Monday 17 December 2018

garbage and / or gratitude

Thanks to having spent ten relatively happy minutes laughing at what the newspapers have to say about Andrew Broad, I'm feeling a lot better than I was a few hours ago.  It tells you something, doesn't it,* that what moves me to make time to write about my life, what pushes me to do it, what makes me prepared to accept the sacrifice of two hours or more of sleep, is feeling bad, feeling so crappy that I cried while I washed the dishes and thought in ever-decreasing circles around my sad and damaged life.

It was finding a mess in the fridge that did it. A half a can of sliced peaches had been decanted into a plastic takeaway container, then pushed to the back of the fridge and knocked up onto the short end, so the liquid leaked out and dripped all over and down the back of the shelf and into the two drawers beneath. So I cried intermittently as I washed and dried the vegetables and jars and drawers and shelves, and threw away everything old and cleaned the mess of everything still edible. And though I am very tired, I went on to clean other things as well. In certain phases of my cycle my sense of smell becomes very acute, especially for bad odours, and some of the things I could smell in the house were making me very unhappy.
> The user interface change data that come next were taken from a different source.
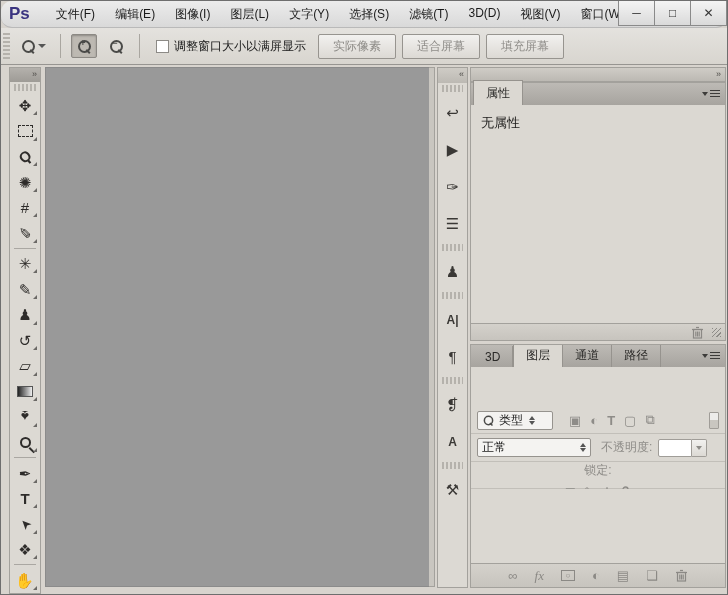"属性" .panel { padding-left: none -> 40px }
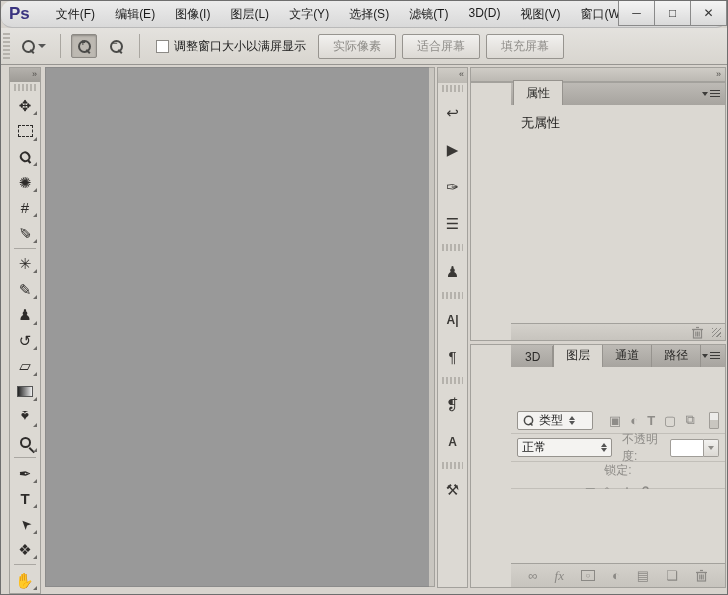"类型" .filter-row { margin-top: 40px -> none }
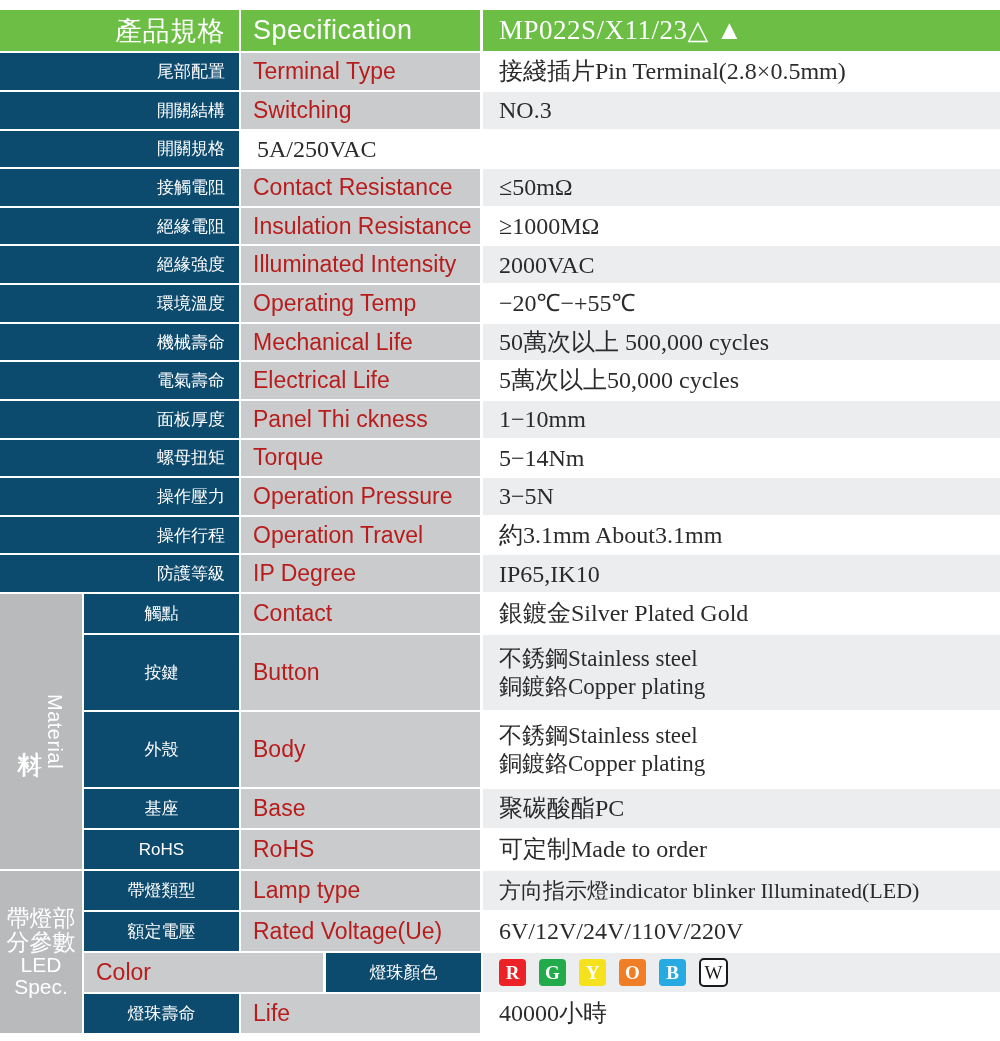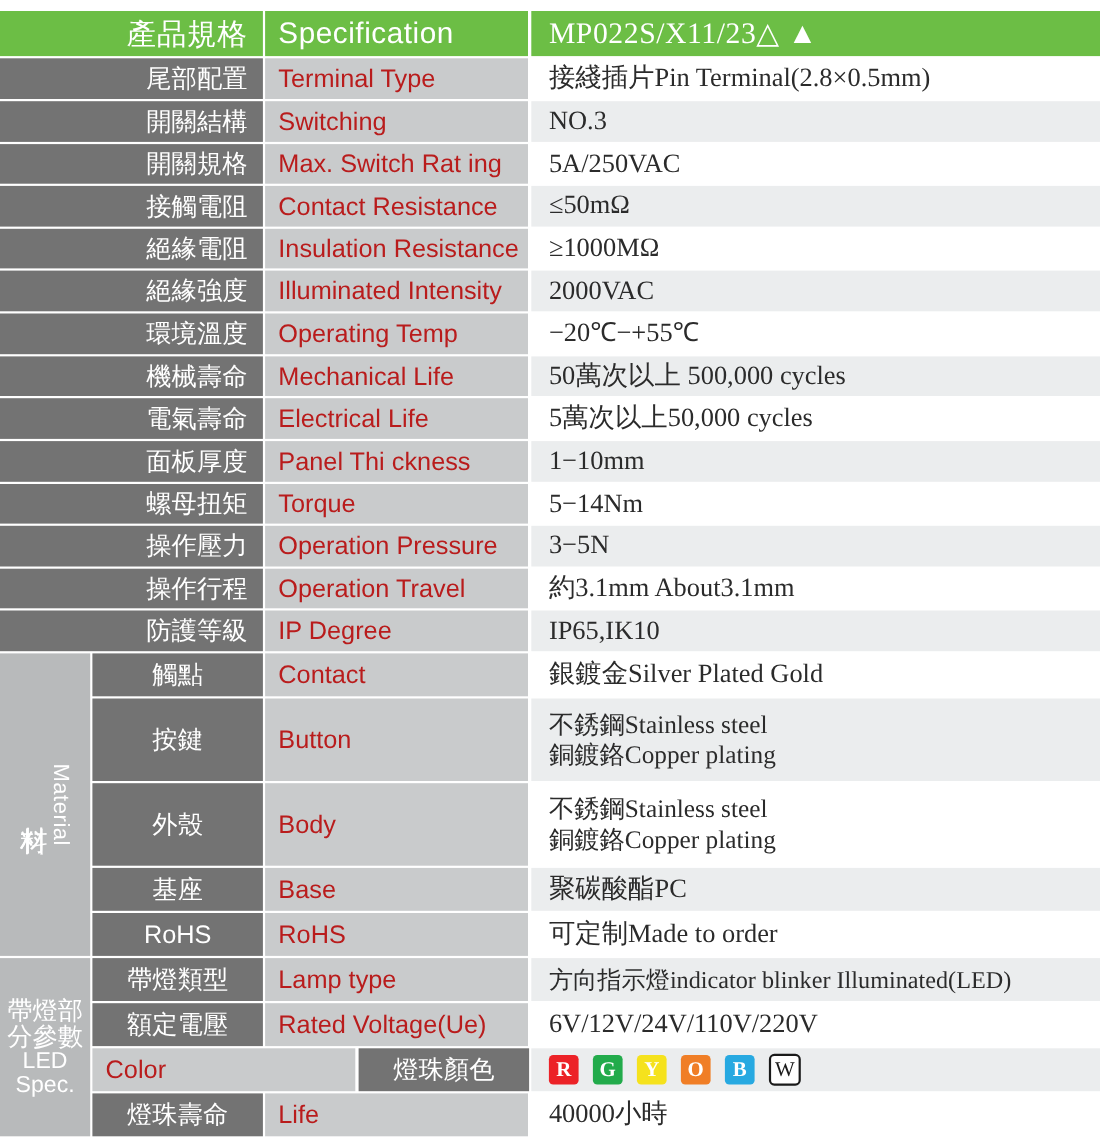"尾部配置" .cn { background: #737373 -> #0c4a6e; font-size: 23px -> 17px }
I washed and dried the dishes, swept the floor, scrubbed the kitchen benches, brought in a load of dry washing and washed and hung out the next one, put away some of the clutter, changed the sheets on my bed, cleaned the toilet and basin, picked up rubbish from the back yard and put it in the bin, then put the bin on the kerb.

Clean sheets usually fix most things, but they're not cheering me up much this evening. I've sprinkled some lavender oil onto my pillow, but I still have the lingering sense memory of one almost unbelievably bad smell.

It's been raining very hard in Melbourne.



*it tells me something, actually, not you, since the blog is still locked down and it's only me that can read this.